I tentativi disperati di salvarla

Il comandante dell’imbarcazione si è tuffato per primo, senza riuscire a liberarla. Poi, nel giro di otto minuti, sono arrivati i vigili del fuoco con l’elicottero e due autopompe lagunari. Un sommozzatore è riuscito a tagliare la cima e a riportare in superficie la ragazza. Ad attenderla c’erano i sanitari del Suem 118, che hanno tentato lungamente di rianimarla, senza successo. Anna è morta lì, sulla banchina, con una profonda ferita alla testa provocata dall’impatto con l’elica.

Un lavoro da “prova”, il dolore del padre

“Non era pronta per tenere una barca o fare manovre” ha dichiarato, sconvolto, il padre Umberto Chiti. “Era stata presa perché parlava bene l’inglese. Ma su una barca che porta turisti doveva esserci più personale, non mia figlia da sola con un marinaio”. La giovane era stata imbarcata in prova: il capitano avrebbe dovuto valutare se assumerla o meno al termine della giornata.

Proprio su questo aspetto si concentrano ora le indagini: la Procura e la Capitaneria stanno esaminando il contratto di lavoro, o l’eventuale assenza di esso, e le mansioni affidatele. In parallelo, gli investigatori stanno analizzando i filmati delle telecamere di sorveglianza della darsena e ascoltando i testimoni presenti a bordo: membri dell’equipaggio e turisti, ai quali è stato chiesto di ritardare la partenza da Venezia. Al momento, non risultano persone indagate.

Una comunità in lutto

Anna viveva nel convitto dell’istituto nautico, era una studentessa brillante e impegnata, appassionata di vela e sport acquatici. Il preside Michelangelo Lamonica la descrive così: “Aveva voti alti, aiutava i compagni più giovani nelle materie difficili, era una persona solare, generosa, matura. Quest’anno avrebbe deciso se intraprendere la carriera di ufficiale nella marina mercantile. Aveva tutte le carte in regola per riuscirci”.

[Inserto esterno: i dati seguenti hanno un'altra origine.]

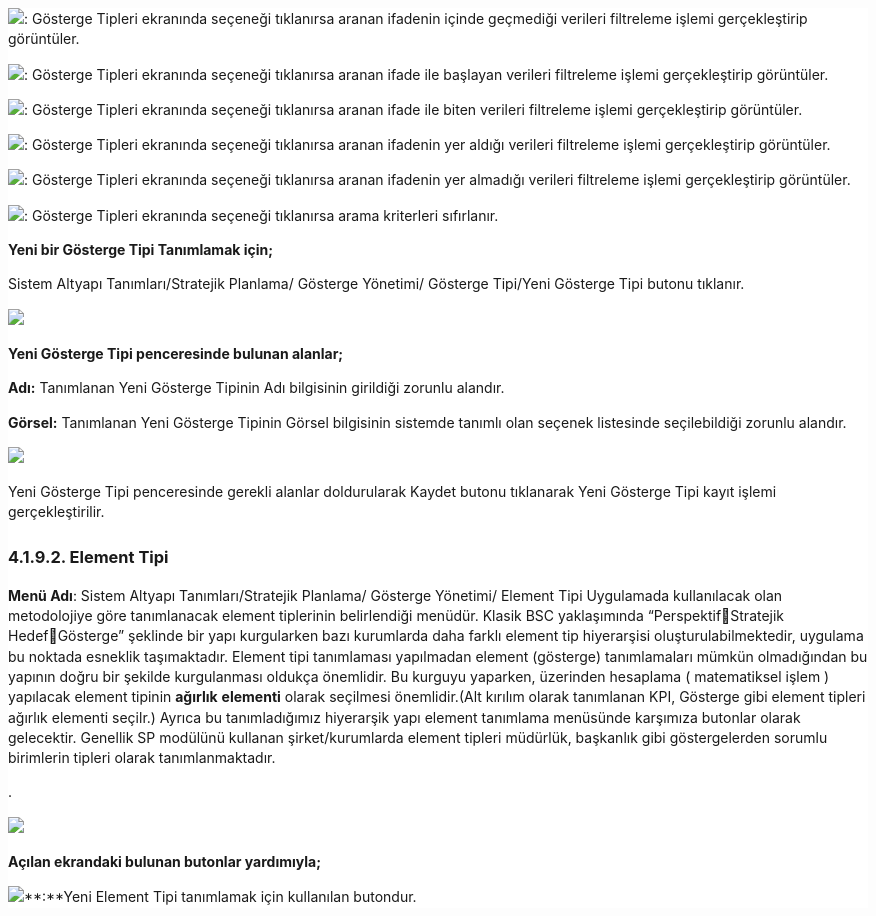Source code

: ![](https://docsbimser.blob.core.windows.net/imagecontainer/auto-uploadfb4000d6-7f49-43ea-a135-d172af265edb): Gösterge Tipleri ekranında seçeneği tıklanırsa aranan ifadenin içinde geçmediği verileri filtreleme işlemi gerçekleştirip görüntüler.

![](https://docsbimser.blob.core.windows.net/imagecontainer/auto-upload57483f58-5c6f-4246-b09f-10c796d1d393): Gösterge Tipleri ekranında seçeneği tıklanırsa aranan ifade ile başlayan verileri filtreleme işlemi gerçekleştirip görüntüler.

![](https://docsbimser.blob.core.windows.net/imagecontainer/auto-upload8d7d15a3-f798-4a42-9992-02f1694c0b11): Gösterge Tipleri ekranında seçeneği tıklanırsa aranan ifade ile biten verileri filtreleme işlemi gerçekleştirip görüntüler.

![](https://docsbimser.blob.core.windows.net/imagecontainer/auto-uploade52a0ad4-8170-455f-874c-45b0de53d7d4): Gösterge Tipleri ekranında seçeneği tıklanırsa aranan ifadenin yer aldığı verileri filtreleme işlemi gerçekleştirip görüntüler.

![](https://docsbimser.blob.core.windows.net/imagecontainer/auto-uploadc3920061-9109-4374-9dff-ca82e42aa8ea): Gösterge Tipleri ekranında seçeneği tıklanırsa aranan ifadenin yer almadığı verileri filtreleme işlemi gerçekleştirip görüntüler.

![](https://docsbimser.blob.core.windows.net/imagecontainer/auto-upload9402a37b-b7fa-4463-8ae8-20b381cb3be6): Gösterge Tipleri ekranında seçeneği tıklanırsa arama kriterleri sıfırlanır.

**Yeni bir Gösterge Tipi Tanımlamak için;**

Sistem Altyapı Tanımları/Stratejik Planlama/ Gösterge Yönetimi/ Gösterge Tipi/Yeni Gösterge Tipi butonu tıklanır.

![](https://docsbimser.blob.core.windows.net/imagecontainer/auto-uploada2a5aad6-8808-438e-bdf8-2c5da60320e0)

**Yeni Gösterge Tipi penceresinde bulunan alanlar;**

**Adı:** Tanımlanan Yeni Gösterge Tipinin Adı bilgisinin girildiği zorunlu alandır.

**Görsel:** Tanımlanan Yeni Gösterge Tipinin Görsel bilgisinin sistemde tanımlı olan seçenek listesinde seçilebildiği zorunlu alandır.

![](https://docsbimser.blob.core.windows.net/imagecontainer/auto-upload5183852a-3823-4c91-baea-aac55f2de370)

Yeni Gösterge Tipi penceresinde gerekli alanlar doldurularak Kaydet butonu tıklanarak Yeni Gösterge Tipi kayıt işlemi gerçekleştirilir.

### **4.1.9.2. Element Tipi**

**Menü Adı**: Sistem Altyapı Tanımları/Stratejik Planlama/ Gösterge Yönetimi/ Element Tipi Uygulamada kullanılacak olan metodolojiye göre tanımlanacak element tiplerinin belirlendiği menüdür. Klasik BSC yaklaşımında “PerspektifStratejik HedefGösterge” şeklinde bir yapı kurgularken bazı kurumlarda daha farklı element tip hiyerarşisi oluşturulabilmektedir, uygulama bu noktada esneklik taşımaktadır. Element tipi tanımlaması yapılmadan element (gösterge) tanımlamaları mümkün olmadığından bu yapının doğru bir şekilde kurgulanması oldukça önemlidir. Bu kurguyu yaparken, üzerinden hesaplama ( matematiksel işlem ) yapılacak element tipinin **ağırlık** **elementi** olarak seçilmesi önemlidir.(Alt kırılım olarak tanımlanan KPI, Gösterge gibi element tipleri ağırlık elementi seçilr.) Ayrıca bu tanımladığımız hiyerarşik yapı element tanımlama menüsünde karşımıza butonlar olarak gelecektir. Genellik SP modülünü kullanan şirket/kurumlarda element tipleri müdürlük, başkanlık gibi göstergelerden sorumlu birimlerin tipleri olarak tanımlanmaktadır.

.

![](https://docsbimser.blob.core.windows.net/imagecontainer/auto-uploade8f1f954-43a8-44c6-aa93-cb05d7f8b609)

**Açılan ekrandaki bulunan butonlar yardımıyla;**

![](https://docsbimser.blob.core.windows.net/imagecontainer/auto-uploadfc70bbea-e040-4515-8587-67303dd0c6de)**:**Yeni Element Tipi tanımlamak için kullanılan butondur.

Domenica mattina, un gruppo di studenti e docenti si è recato sul luogo della tragedia. Hanno lasciato una cassettina con piantine fiorite in memoria di Anna. “Abbiamo un senso di smarrimento” ha detto Susanna De Favari, compagna di scuola e amica. “Era sempre pronta ad aiutare gli altri. Tutti i suoi progetti si sono spenti a 17 anni”.

L’istituto intitolerà un’aula o un laboratorio alla sua memoria.

In attesa dell’autopsia

La salma di Anna è a disposizione dell’autorità giudiziaria per l’autopsia. Sarà questo esame a chiarire le cause esatte della morte e a fornire elementi utili per l’inchiesta penale aperta dalla Procura di Venezia.

Intanto, la città si stringe nel silenzio, ferita da una tragedia che scuote non solo per la sua violenza, ma per la giovane età della vittima e per l’ingiustizia percepita di un sogno infranto sul nascere.